Pub Date: Dec. 1st, 1993
ISBN: 0-8014-2881-5
Publisher: Cornell Univ.

From Vikings to valentines, crimes to dinner invitations, Miller (Law/University of Michigan) here explores the mercurial history of the emotions, attitudes, values, and behaviors associated with honor—its defense, loss, survival, and display- -drawing on evidence from the Greek epics and Icelandic sagas to contemporary horror movies. Miller (a self-described ``social constructionist'') traces the sources of such uncomfortable emotions as shame and humiliation to ancient and subtle codes of honor that still survive today. Contemporary exchanges, however banal, he says, involve the same issues of prestige, self-esteem, reciprocity, and violence as did those in primitive societies, although modern manifestations are often internalized and psychological.
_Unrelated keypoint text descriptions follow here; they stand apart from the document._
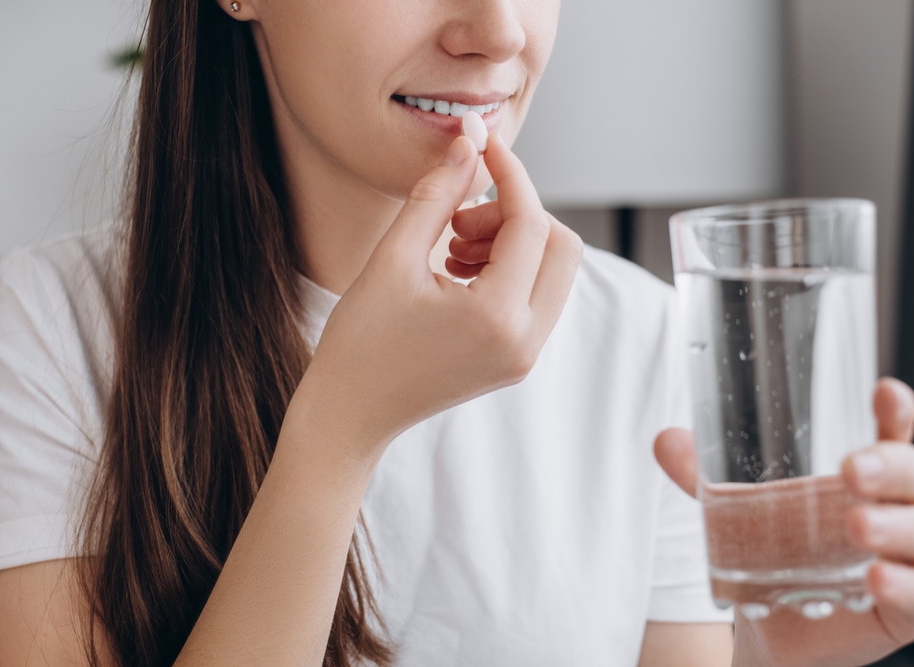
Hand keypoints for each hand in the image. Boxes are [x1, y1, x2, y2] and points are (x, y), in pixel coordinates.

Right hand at [296, 133, 582, 463]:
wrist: (351, 414)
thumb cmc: (360, 342)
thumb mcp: (392, 259)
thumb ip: (436, 197)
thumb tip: (467, 147)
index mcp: (496, 318)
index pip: (530, 224)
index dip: (510, 174)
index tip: (483, 145)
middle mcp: (525, 341)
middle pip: (561, 246)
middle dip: (516, 214)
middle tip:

Miller finds reciprocity to be a central concept in humiliation, involving not only the appropriate responses to gifts and hospitality, however unwanted, but also—on the dark side—retribution, paying back, maintaining face, and shaming. The author offers useful and precise distinctions between shame and humiliation, as well as between the various strategies used to avoid them—assuming the mantle of humility or indifference, for instance, or embracing and enduring humiliation like Dostoyevsky's Underground Man. Miller's larger purpose seems to be to dispute the universality of emotional expression: Some emotions, he claims, produce ``predictable somatic displays'' that can lead to a belief in a universal vocabulary of emotional expression—but, in fact, these expressions should be interpreted according to the different periods and cultures in which they arise. Translating emotions over time and across cultures is Miller's major methodological challenge—and he meets it with ranging and learned references, a wry and unpretentious style, and a genuine respect for the power of those ancient, forgotten sources on which modern social exchange depends.